**Task to carry out**
Pictures are to be left out; every line from the one that holds "massimo controllo" to the end of the data is to be retyped exactly.

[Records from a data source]
=======

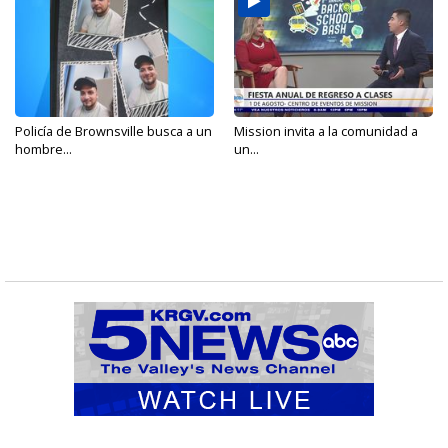
Policía de Brownsville busca a un
Mission invita a la comunidad a
hombre...
un...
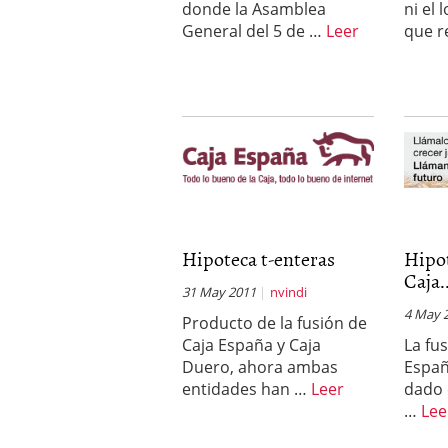
donde la Asamblea
ni el 
General del 5 de …
Leer
que r
Hipoteca t-enteras
Hipo
Caja.
31 May 2011
nvindi
4 May 
Producto de la fusión de
Caja España y Caja
La fu
Duero, ahora ambas
Españ
entidades han …
Leer
dado 
…
Lee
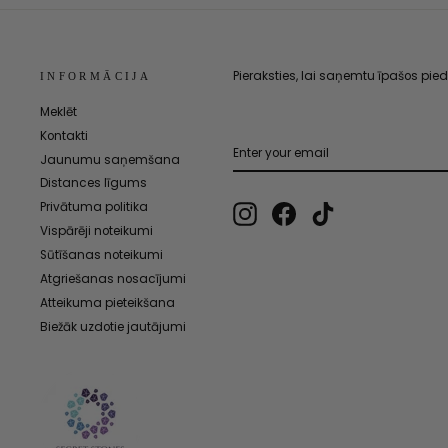
Pieraksties, lai saņemtu īpašos pi
INFORMĀCIJA
Meklēt
Kontakti
ENTER
SUBSCRIBE
YOUR
Jaunumu saņemšana
EMAIL
Distances līgums
Instagram
Facebook
TikTok
Privātuma politika
Vispārēji noteikumi
Sūtīšanas noteikumi
Atgriešanas nosacījumi
Atteikuma pieteikšana
Biežāk uzdotie jautājumi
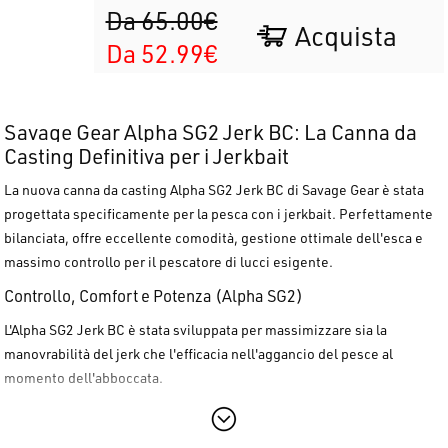
Da 65.00€
Acquista
Da 52.99€
Savage Gear Alpha SG2 Jerk BC: La Canna da
Casting Definitiva per i Jerkbait
La
nuova canna da casting Alpha SG2 Jerk BC
di Savage Gear è stata
progettata specificamente per la
pesca con i jerkbait
. Perfettamente
bilanciata, offre
eccellente comodità
, gestione ottimale dell'esca e
massimo controllo
per il pescatore di lucci esigente.
Controllo, Comfort e Potenza (Alpha SG2)
L'Alpha SG2 Jerk BC è stata sviluppata per massimizzare sia la
manovrabilità del jerk che l'efficacia nell'aggancio del pesce al
momento dell'abboccata.
Azione Rapida (Fast Action):
Ideale per manovrare con
precisione i jerk da luccio, garantendo un feedback istantaneo e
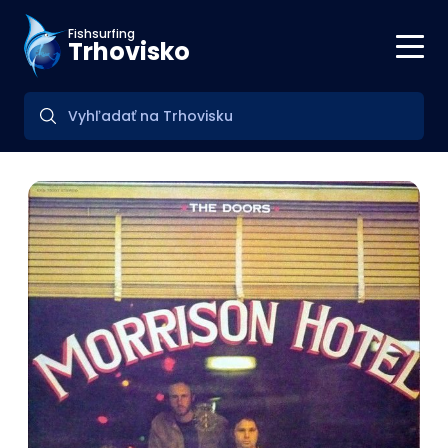
Fishsurfing
Trhovisko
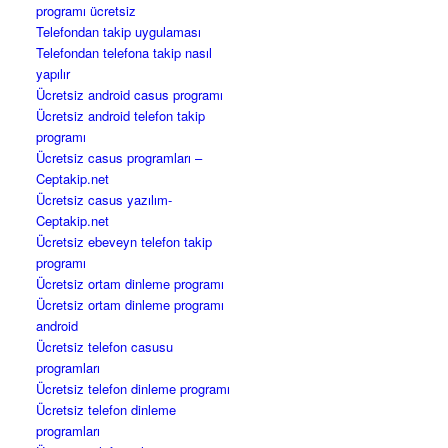
programı ücretsiz
Telefondan takip uygulaması
Telefondan telefona takip nasıl
yapılır
Ücretsiz android casus programı
Ücretsiz android telefon takip
programı
Ücretsiz casus programları –
Ceptakip.net
Ücretsiz casus yazılım-
Ceptakip.net
Ücretsiz ebeveyn telefon takip
programı
Ücretsiz ortam dinleme programı
Ücretsiz ortam dinleme programı
android
Ücretsiz telefon casusu
programları
Ücretsiz telefon dinleme programı
Ücretsiz telefon dinleme
programları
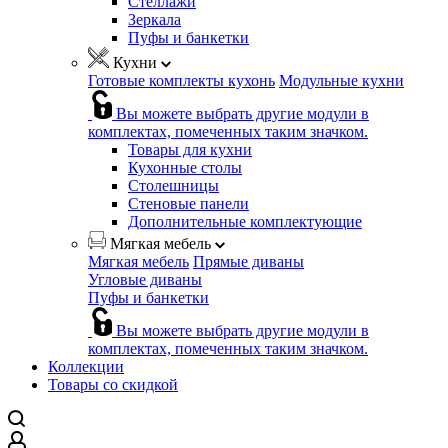
Стеллажи
Зеркала
Пуфы и банкетки
Кухни
Готовые комплекты кухонь
Модульные кухни
Вы можете выбрать другие модули в
комплектах, помеченных таким значком.
Товары для кухни
Кухонные столы
Столешницы
Стеновые панели
Дополнительные комплектующие
Мягкая мебель
Мягкая мебель
Прямые диваны
Угловые диваны
Пуфы и банкетки
Вы можете выбрать другие модули в
комплектах, помеченных таким значком.
Коллекции
Товары со скидкой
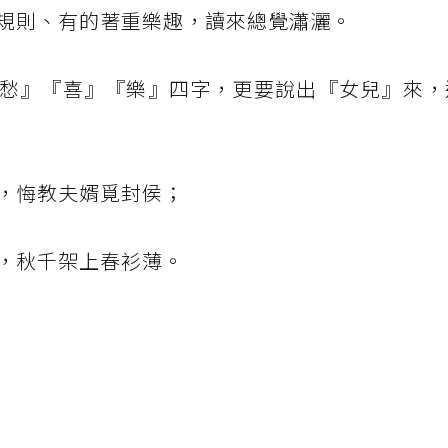
規則、有的著重樂趣，讀來總覺瀟灑。
愁』『喜』『樂』四字，更要說出『女兒』來，
，悔教夫婿覓封侯；
，秋千架上春衫薄。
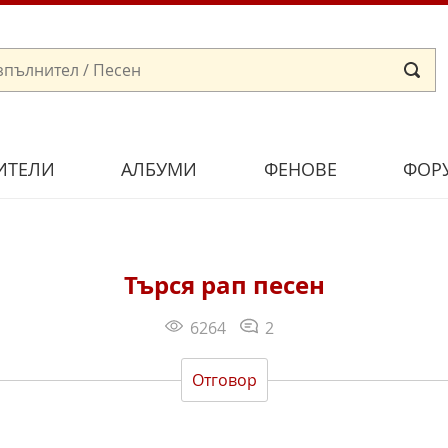
ИТЕЛИ
АЛБУМИ
ФЕНОВЕ
ФОР
Търся рап песен
6264
2
Отговор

=======

**Output of the exercise**
massimo controllo
per il pescatore di lucci esigente.
Controllo, Comfort e Potenza (Alpha SG2)
L'Alpha SG2 Jerk BC è stata sviluppata per massimizzare sia la
manovrabilità del jerk che l'efficacia nell'aggancio del pesce al
momento dell'abboccata.
Azione Rapida (Fast Action):
Ideale per manovrare con
precisione i jerk da luccio, garantendo un feedback istantaneo e
Fishsurfing
Trhovisko
programı ücretsiz
Telefondan takip uygulaması
Telefondan telefona takip nasıl
yapılır
Ücretsiz android casus programı
Ücretsiz android telefon takip
programı
Ücretsiz casus programları –
Ceptakip.net
Ücretsiz casus yazılım-
Ceptakip.net
Ücretsiz ebeveyn telefon takip
programı
Ücretsiz ortam dinleme programı
Ücretsiz ortam dinleme programı
android
Ücretsiz telefon casusu
programları
Ücretsiz telefon dinleme programı
Ücretsiz telefon dinleme
programları
Стеллажи
Зеркала
Пуфы и банкетки
Кухни
Готовые комплекты кухонь
Модульные кухни
Вы можете выбрать другие модули в
комплектах, помеченных таким значком.
Товары для кухни
Кухонные столы
Столешницы
Стеновые панели
Дополнительные комплектующие
Мягкая мебель
Мягкая мебель
Прямые диваны
Угловые диваны
Пуфы и банкетки
Вы можете выбрать другие модули в
комплектах, помеченных таким значком.
Коллекции
Товары со скидкой
規則、有的著重樂趣，讀來總覺瀟灑。
愁』『喜』『樂』四字，更要說出『女兒』來，
，悔教夫婿覓封侯；
，秋千架上春衫薄。
ИТЕЛИ
АЛБУМИ
ФЕНОВЕ
ФОР
Търся рап песен
6264
2
Отговор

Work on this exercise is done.